The current Google product search which is a free listing of indexed products will be replaced by paid ads– so-called product listing ads (PLAs) which will be charged to advertisers on a cost-per-click basis. Whilst there has been much debate over the potential loss of traffic and sales, with particular concerns raised by advertisers, at QUISMA, we see it as an opportunity for product marketing.

To create PLAs you won’t need keywords or ad copy. The ads are delivered automatically if a user’s search query matches a product in the advertiser’s merchant centre feed. Because of this optimising your feed is crucial and online store operators who may not have invested in this previously will now, with the conversion to a paid system, have a lot of catching-up to do. On the flipside however, a well optimised feed can result in a very positive effect on the ads’ conversion probability and allow advertisers to use their budget far more efficiently.

The new PLAs also appear in a more prominent placement- either on top of the page in the top positions, or on the right hand side of the page above the search results, and includes product picture, title, price, and the retailer’s name. This attracts far more attention compared to the previous placement:

 

PLA in top position with five suppliers

PLA in top position with five suppliers

 

PLA in top right hand position with three suppliers

PLA in top right hand position with three suppliers

Moreover, with the right technology you can measure the “performance per product”, which allows a more targeted and cost-efficient optimisation of the campaign regardless of whether it is a product-related CPC-adaptation, or an automated pausing and reactivating of products.

For the PLA setup we recommend a detailed campaign structure, which needs to be created with suitable filters (e.g. brand and product category). Having a quick look at recently searched for keywords in the search campaigns will also be quite helpful. To be competitive, product prices should also be taken into account.

Advertisers should prioritise the product response as they do on the use of a bid management system, to optimally distribute the bids per product. The customer journey should also be taken into consideration, so the budget for the PLAs can be optimally distributed, based on the collected data.

With the PLAs, the SEA-management is complemented by another sub-discipline, which will change the existing practices. From now on, the CPCs of the PLAs, just like for classic search campaigns, need to be regularly checked and optimised in order to meet the CPO and ROI goals in this category as well. Therefore, the SEA manager needs to be fully integrated into the new product search.

Initially you should consider advertising products via PLAs as a supplement to product-related search campaigns (classic AdWords ads). We recommend editing product feeds via a feed manager for dynamic SEA campaigns, and advertising products dynamically (price and range). This gives advertisers the possibility to have two ads simultaneously on the search result page, which will have a positive effect on the expected clicks.

Naturally the available space for SEA ads will become smaller because of the PLAs which will likely increase competition for the remaining space, and impact on the CPCs in the search sector. In general it needs to be clarified to what extent the CPCs are linked to the PLAs and the search ads.

The advantage of placing simultaneously classic search campaigns and PLAs is that is attracts more attention and it uses a larger space on the website. Nevertheless, when conducting tests and evaluating the results online store operators might still notice that some products/product lines can be advertised even more efficiently through PLAs than through “normal” ads. This may lead to certain product keywords for normal ads being paused. The PLAs would thus have an influence on the keywords used for classic ads. Experience however from combined presence in the paid and the generic search engine sector suggests that this will not be the case. In every other sense search ads and PLAs are mutually beneficial. PLA campaigns, for instance, can be used to find out which products would be suitable for the landing page of an SEA ad and in return, experience from recent search campaigns can be used for the setup and optimisation of PLAs.

Although PLAs are subject to a charge, with an optimal setup and a regular product and CPC optimisation, advertisers can certainly benefit from them.

It is important to acknowledge them as a new discipline within the SEA sector, a discipline that requires some time and effort. Even though the costs will initially increase, with the right process and the right tools advertisers can use PLAs to drive greater conversions from search.
---*---
## Questions to answer
1. Answer these questions from the passage on product listing ads:
(a) On what basis will advertisers be charged for product listing ads?
(b) Which four items does a product listing ad include?
(c) Which two example filters are given for the recommended campaign structure?
2. Reproduce the passage on product listing ads between "Initially you should" and "the search ads.", inclusive.

## Recorded information
---*---
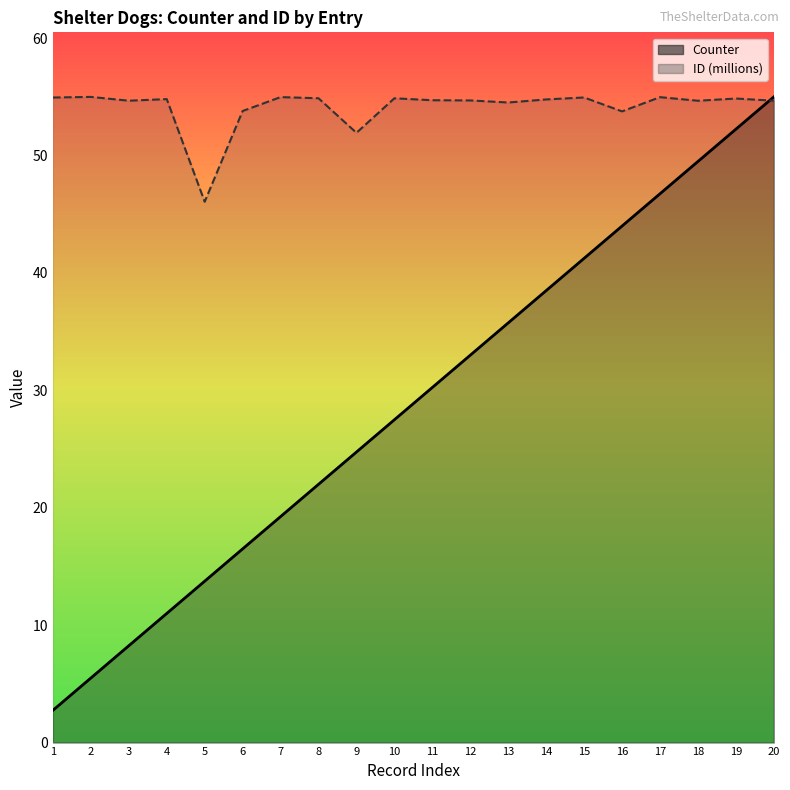

Does the chart have visible grid lines?

No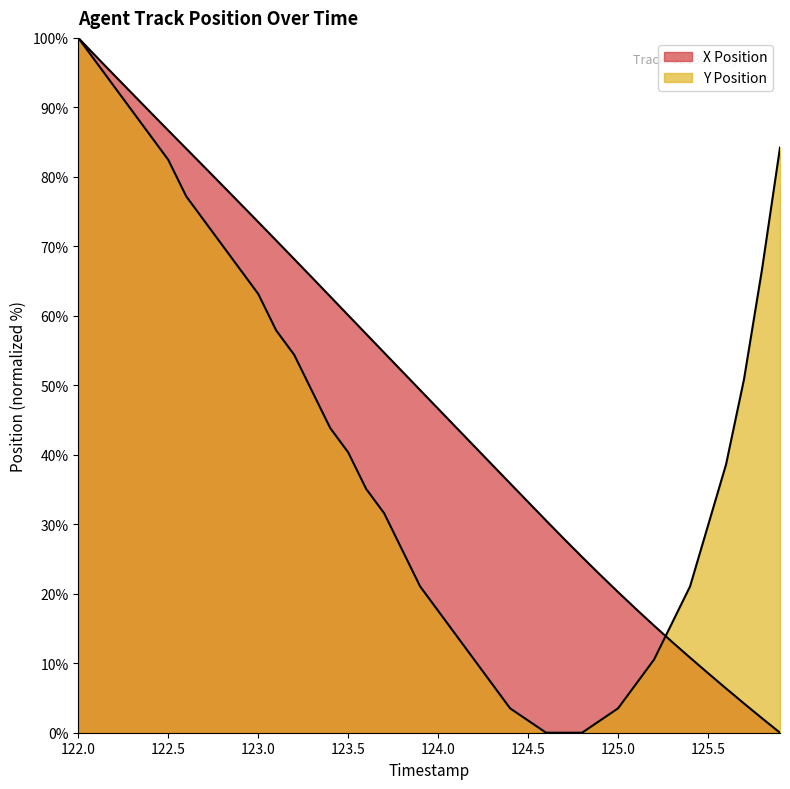

Is it true that Y Position equals 43.9 at 123.4?

True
---*---
## Solutions per task
1.
(a) On a cost-per-click basis.
(b) The product picture, title, price, and the retailer's name.
(c) Brand and product category.

2.
Initially you should consider advertising products via PLAs as a supplement to product-related search campaigns (classic AdWords ads). We recommend editing product feeds via a feed manager for dynamic SEA campaigns, and advertising products dynamically (price and range). This gives advertisers the possibility to have two ads simultaneously on the search result page, which will have a positive effect on the expected clicks.

Naturally the available space for SEA ads will become smaller because of the PLAs which will likely increase competition for the remaining space, and impact on the CPCs in the search sector. In general it needs to be clarified to what extent the CPCs are linked to the PLAs and the search ads.